Leveraging Large Vision Model for Multi-UAV Co-perception in Low-Altitude Wireless Networks

arXiv cs.CV / 3/19/2026

📰 NewsDeveloper Stack & InfrastructureModels & Research

Key Points

  • The paper introduces a Base-Station-Helped UAV (BHU) framework to enable communication-efficient multi-UAV cooperative perception in low-altitude wireless networks.
  • It employs a Top-K pixel selection to sparsify UAV-captured RGB images, transmitting only the most informative pixels to a ground server to cut data volume and latency.
  • The sparsified images are sent via multi-user MIMO (MU-MIMO), where a Swin-large-based MaskDINO encoder extracts BEV features and performs cooperative feature fusion for ground vehicle perception.
  • A diffusion-model-based deep reinforcement learning (DRL) algorithm jointly selects cooperative UAVs, sparsification ratios, and precoding matrices to balance communication efficiency and perception utility.
  • Experimental results on the Air-Co-Pred dataset show over 5% accuracy/perception improvement while reducing communication overhead by about 85% compared to traditional CNN-based BEV fusion baselines.

Abstract

Multi-uncrewed aerial vehicle (UAV) cooperative perception has emerged as a promising paradigm for diverse low-altitude economy applications, where complementary multi-view observations are leveraged to enhance perception performance via wireless communications. However, the massive visual data generated by multiple UAVs poses significant challenges in terms of communication latency and resource efficiency. To address these challenges, this paper proposes a communication-efficient cooperative perception framework, termed Base-Station-Helped UAV (BHU), which reduces communication overhead while enhancing perception performance. Specifically, we employ a Top-K selection mechanism to identify the most informative pixels from UAV-captured RGB images, enabling sparsified visual transmission with reduced data volume and latency. The sparsified images are transmitted to a ground server via multi-user MIMO (MU-MIMO), where a Swin-large-based MaskDINO encoder extracts bird's-eye-view (BEV) features and performs cooperative feature fusion for ground vehicle perception.
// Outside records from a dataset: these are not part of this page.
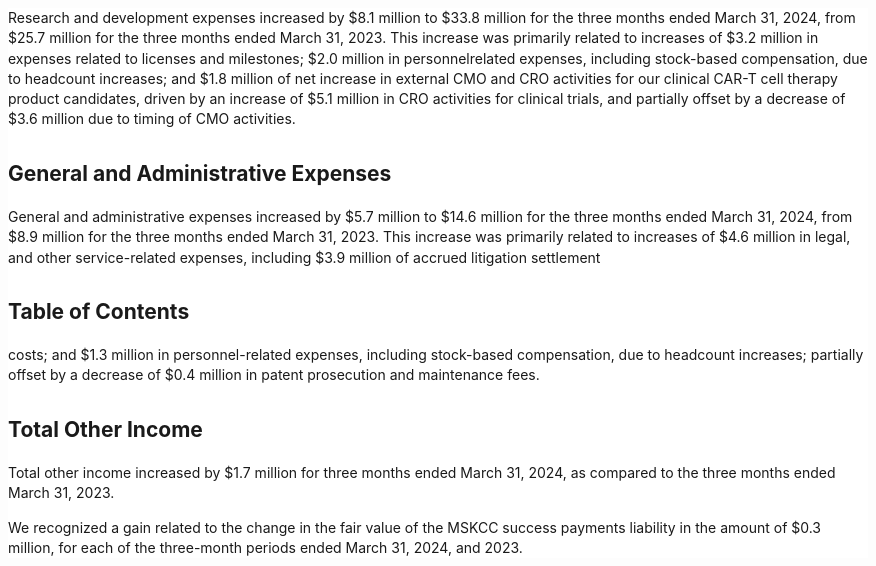 <p>Research and development expenses increased by $8.1 million to $33.8 million for the three months ended March 31, 2024, from $25.7 million for the three months ended March 31, 2023. This increase was primarily related to increases of $3.2 million in expenses related to licenses and milestones; $2.0 million in personnelrelated expenses, including stock-based compensation, due to headcount increases; and $1.8 million of net increase in external CMO and CRO activities for our clinical CAR-T cell therapy product candidates, driven by an increase of $5.1 million in CRO activities for clinical trials, and partially offset by a decrease of $3.6 million due to timing of CMO activities.</p>
<h2>General and Administrative Expenses</h2>
<p>General and administrative expenses increased by $5.7 million to $14.6 million for the three months ended March 31, 2024, from $8.9 million for the three months ended March 31, 2023. This increase was primarily related to increases of $4.6 million in legal, and other service-related expenses, including $3.9 million of accrued litigation settlement</p>
<h2>Table of Contents</h2>
<p>costs; and $1.3 million in personnel-related expenses, including stock-based compensation, due to headcount increases; partially offset by a decrease of $0.4 million in patent prosecution and maintenance fees.</p>
<h2>Total Other Income</h2>
<p>Total other income increased by $1.7 million for three months ended March 31, 2024, as compared to the three months ended March 31, 2023.</p>
<p>We recognized a gain related to the change in the fair value of the MSKCC success payments liability in the amount of $0.3 million, for each of the three-month periods ended March 31, 2024, and 2023.</p>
Furthermore, we develop a diffusion model-based deep reinforcement learning (DRL) algorithm to jointly select cooperative UAVs, sparsification ratios, and precoding matrices, achieving a balance between communication efficiency and perception utility. Simulation results on the Air-Co-Pred dataset demonstrate that, compared with traditional CNN-based BEV fusion baselines, the proposed BHU framework improves perception performance by over 5% while reducing communication overhead by 85%, providing an effective solution for multi-UAV cooperative perception under resource-constrained wireless environments.